Badan Informasi Geospasial Klaim Integrasi Peta Tematik Selesai 90%
Kepala Badan Informasi Geospasial (BIG) Hasanuddin Z. Abidin mengatakan proses integrasi peta tematik secara nasional hampir rampung. Integrasi tersebut untuk merealisasikan kebijakan satu peta (one map policy) guna mencegah tumpang tindih pemanfaatan lahan.

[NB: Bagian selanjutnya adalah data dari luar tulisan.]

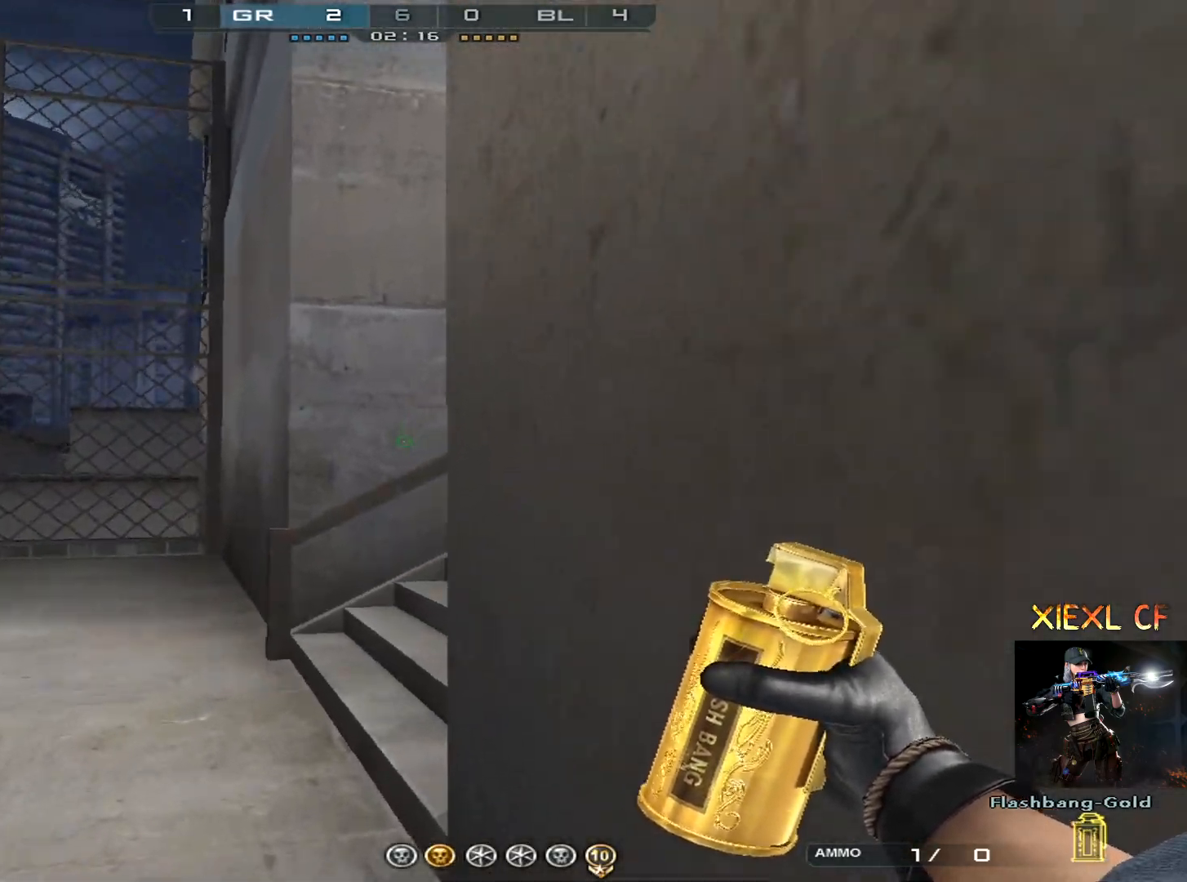
{"keys": ["w"], "mouse": [], "events": []}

“Per hari ini mungkin 90% lah ya terintegrasi. 10% sedang kami coba bereskan sekarang,” kata Hasanuddin di Kantor Kementerian Koordinator bidang Perekonomian, Jakarta, Jumat (6/4). Rencananya, peta hasil integrasi bakal diluncurkan dalam satu portal khusus pada Agustus 2018 mendatang.
Ia menjelaskan, pada 2016 lalu, integrasi peta tematik difokuskan untuk wilayah Kalimantan, sementara pada 2017 untuk wilayah Sumatera, Sulawesi, Nusa tenggara Bali. Adapun tahun ini, integrasi peta tematik difokuskan untuk wilayah Papua, Maluku, dan Jawa.
(Baca juga: Jokowi : 4 Juta Hektare Lahan Hutan Tumpang Tindih di Kalimantan)
Menurut dia, kendala yang dihadapi untuk integrasi peta yaitu ketersediaan sumber daya manusia. Maka itu, BIG bekerja sama dengan berbagai pihak untuk membantu pengerjaannya, di antaranya universitas negeri di daerah dan Lembaga Swadaya Masyarakat (LSM), yaitu World Resources Institute (WRI) untuk membantu peta Papua, Papua Barat, dan Riau.
Nantinya, portal yang memuat peta hasil integrasi akan menjadi basis data nasional yang terkoneksi ke provinsi, kabupaten, kota, dan perguruan tinggi negeri. Jika sudah tersambung, kementerian dan lembaga, serta pemerintah daerah dapat mengakses data tersebut.
Akses data dalam portal tersebut bakal terbagi menjadi tiga kategori yaitu tertutup, terbuka, dan for your eyes only. Adapun for your eyes only hanya bisa dilihat tanpa bisa diunduh. “Dan itu pun layer per layer. Contohnya saja peta Hak Guna Usaha (HGU) oke, poligonnya oke, lokasi oke, tapi nama pemilik mungkin tertutup,” kata dia.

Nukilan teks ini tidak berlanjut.